======== Data to use

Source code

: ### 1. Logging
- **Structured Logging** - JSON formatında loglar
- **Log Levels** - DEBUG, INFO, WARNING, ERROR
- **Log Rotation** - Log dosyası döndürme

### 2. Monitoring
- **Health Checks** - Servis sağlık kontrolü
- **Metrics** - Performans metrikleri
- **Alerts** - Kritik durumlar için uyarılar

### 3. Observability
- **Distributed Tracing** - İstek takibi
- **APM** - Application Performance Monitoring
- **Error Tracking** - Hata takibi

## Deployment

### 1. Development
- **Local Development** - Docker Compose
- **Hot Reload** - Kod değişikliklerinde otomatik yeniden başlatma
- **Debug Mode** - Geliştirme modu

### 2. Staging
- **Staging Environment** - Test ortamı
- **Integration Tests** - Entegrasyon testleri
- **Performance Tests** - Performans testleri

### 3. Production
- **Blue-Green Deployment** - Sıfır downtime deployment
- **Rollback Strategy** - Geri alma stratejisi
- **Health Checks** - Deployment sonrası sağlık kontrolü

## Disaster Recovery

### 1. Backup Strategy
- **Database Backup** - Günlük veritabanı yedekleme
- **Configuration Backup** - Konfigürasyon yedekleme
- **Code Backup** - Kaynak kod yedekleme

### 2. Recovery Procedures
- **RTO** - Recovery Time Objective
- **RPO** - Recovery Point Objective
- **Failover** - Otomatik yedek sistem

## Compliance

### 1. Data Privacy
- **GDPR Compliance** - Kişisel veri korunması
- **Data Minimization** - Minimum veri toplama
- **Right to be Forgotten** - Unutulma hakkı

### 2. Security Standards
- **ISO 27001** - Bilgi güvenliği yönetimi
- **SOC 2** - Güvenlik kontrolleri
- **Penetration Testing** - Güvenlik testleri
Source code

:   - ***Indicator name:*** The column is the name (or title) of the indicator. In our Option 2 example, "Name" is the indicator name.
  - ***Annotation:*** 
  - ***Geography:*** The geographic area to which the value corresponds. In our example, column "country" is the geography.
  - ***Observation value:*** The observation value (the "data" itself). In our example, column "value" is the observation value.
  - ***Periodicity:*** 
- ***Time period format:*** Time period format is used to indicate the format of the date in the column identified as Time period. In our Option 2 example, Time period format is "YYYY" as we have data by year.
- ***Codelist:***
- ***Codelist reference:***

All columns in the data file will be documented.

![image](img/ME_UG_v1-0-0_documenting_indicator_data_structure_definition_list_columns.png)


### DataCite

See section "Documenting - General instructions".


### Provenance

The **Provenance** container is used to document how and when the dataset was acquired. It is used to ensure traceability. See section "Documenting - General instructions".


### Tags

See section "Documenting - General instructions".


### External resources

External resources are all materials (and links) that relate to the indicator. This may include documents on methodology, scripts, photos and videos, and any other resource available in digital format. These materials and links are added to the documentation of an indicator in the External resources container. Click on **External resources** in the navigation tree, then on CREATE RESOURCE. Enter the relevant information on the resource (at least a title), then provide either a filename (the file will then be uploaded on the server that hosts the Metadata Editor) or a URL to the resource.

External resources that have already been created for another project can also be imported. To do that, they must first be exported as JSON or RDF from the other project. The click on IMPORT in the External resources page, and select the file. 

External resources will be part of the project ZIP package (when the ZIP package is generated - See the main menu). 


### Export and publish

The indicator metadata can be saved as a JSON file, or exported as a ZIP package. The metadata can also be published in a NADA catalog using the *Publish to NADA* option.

================

* Exercise details
Retype, exactly and with nothing added, the lines of the material above from the first through the one that contains "- **Rollback Strategy**".

* Reply
Source code

: ### 1. Logging
- **Structured Logging** - JSON formatında loglar
- **Log Levels** - DEBUG, INFO, WARNING, ERROR
- **Log Rotation** - Log dosyası döndürme

### 2. Monitoring
- **Health Checks** - Servis sağlık kontrolü
- **Metrics** - Performans metrikleri
- **Alerts** - Kritik durumlar için uyarılar

### 3. Observability
- **Distributed Tracing** - İstek takibi
- **APM** - Application Performance Monitoring
- **Error Tracking** - Hata takibi

## Deployment

### 1. Development
- **Local Development** - Docker Compose
- **Hot Reload** - Kod değişikliklerinde otomatik yeniden başlatma
- **Debug Mode** - Geliştirme modu

### 2. Staging
- **Staging Environment** - Test ortamı
- **Integration Tests** - Entegrasyon testleri
- **Performance Tests** - Performans testleri

### 3. Production
- **Blue-Green Deployment** - Sıfır downtime deployment
- **Rollback Strategy** - Geri alma stratejisi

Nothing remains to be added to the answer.